David T. Lewis lewis at mail.msen.com
Tue Jul 12 02:53:07 UTC 2016


On Mon, Jul 11, 2016 at 04:44:47PM +0200, Tobias Pape wrote:
> 
> On 11.07.2016, at 15:18, Tony Garnock-Jones <tonyg at ccs.neu.edu> wrote:
> 
> > On 2016-07-11 6:44 AM, marcel.taeumel wrote:
> >> I did try to use stdin and stdout, but it is blocking for an
> >> empty input.
> > 
> > This sounds like the problems I was having reading from /dev/... files.
> > 
> > Perhaps the OSProcess-nonblocking-style solution I was using there could
> > also work for this case:
> > http://lists.squeakfoundation.org/pipermail/squeak-dev/2016-June/190051.html
> > 
> > Regards,
> >  Tony
> 
> Or it's just buffered?
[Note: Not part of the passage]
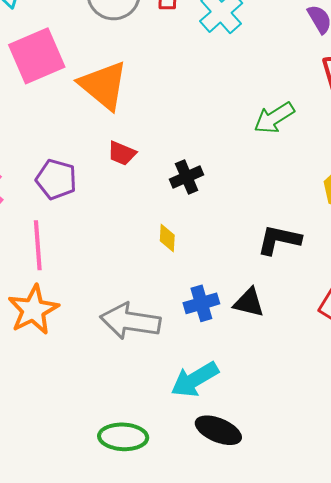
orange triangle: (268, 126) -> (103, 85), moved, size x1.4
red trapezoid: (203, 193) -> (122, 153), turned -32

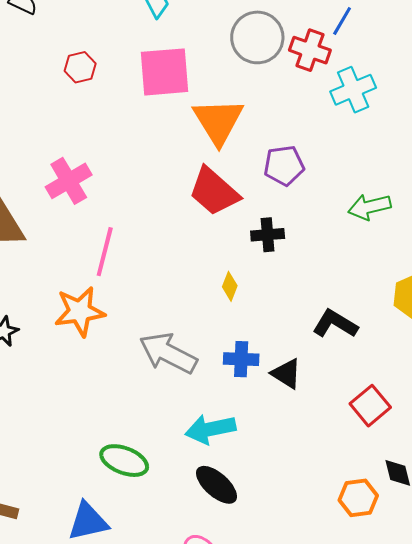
red trapezoid: (122, 153) -> (214, 191), size x1.8
purple pentagon: (56, 179) -> (284, 165), moved, turned 30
That was the problem the SqueakREPL students were having
> and why they switched to telnet: it's not (yet?) possible to set stdout and stdin
> to unbuffered, let alone 'raw' (as opposed to 'cooked').
> 
> Best regards
> 	-Tobias

The stdin for a Unix process will be blocking by default (a good choice for
processes that are expected to be chained in command pipelines, which is a
fundamental part of the Unix design). Squeak VMs inherit this behavior by
default, although more recent Cog/Spur VMs set the stdin to non-blocking mode
at startup.

You can control this with:

	<primitive: 'primitiveSQFileSetNonBlocking' module: 'UnixOSProcessPlugin'>

and:

	<primitive: 'primitiveSQFileSetBlocking' module: 'UnixOSProcessPlugin'>

Any Squeak VM will block on read from a blocking input stream. The two basic
strategies for dealing with this are 1) do the blocking read in a thread or
2) set non-blocking mode and use AIO notification to read the available input.

An example of setting non-blocking input from OSProcess/CommandShell is
the ExternalCommandShell REPL that sets nonblocking input in
ExternalCommandShell>>setNonblockingInput.
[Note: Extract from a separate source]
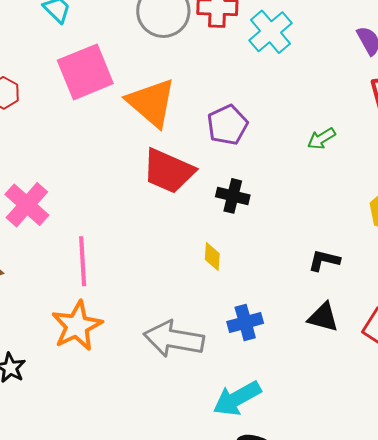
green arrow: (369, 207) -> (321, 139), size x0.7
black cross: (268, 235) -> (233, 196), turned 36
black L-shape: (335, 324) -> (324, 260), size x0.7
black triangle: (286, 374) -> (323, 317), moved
For the stdin stream of the VM, either of these will set to non-blocking
if the VM has not allready done it for you at startup time:

	OSProcess thisOSProcess stdIn setNonBlocking.

	OSProcess accessor setNonBlocking: FileStream stdin fileID.

For perspective, the win32 overlapped files design is a thread based approach
(IIUC based on thinking from earlier DEC OSs with AST asynchronous traps handing
the low level IO processing). For a Squeak VM, the equivalent would be a blocking
input stream handled by a thread with asynchronous callbacks (see Eliot's
work with Aliens and FFI callbacks).

Unix applications are more likely to use AIO to accomplish similar things,
and the AIO based event notification in the Unix VMs is an example of this.

As far as I can tell, the two approaches are roughly equivalent, although
I suspect you could still get a good flame war going between VMS bigots
and Unix bigots if you were to raise the topic ;-)

If this subject has caused confusion for students, I would say that it's
a good thing :-) It is worth thinking about, especially as the world moves
to systems with more multiprocessing and concurrency issues.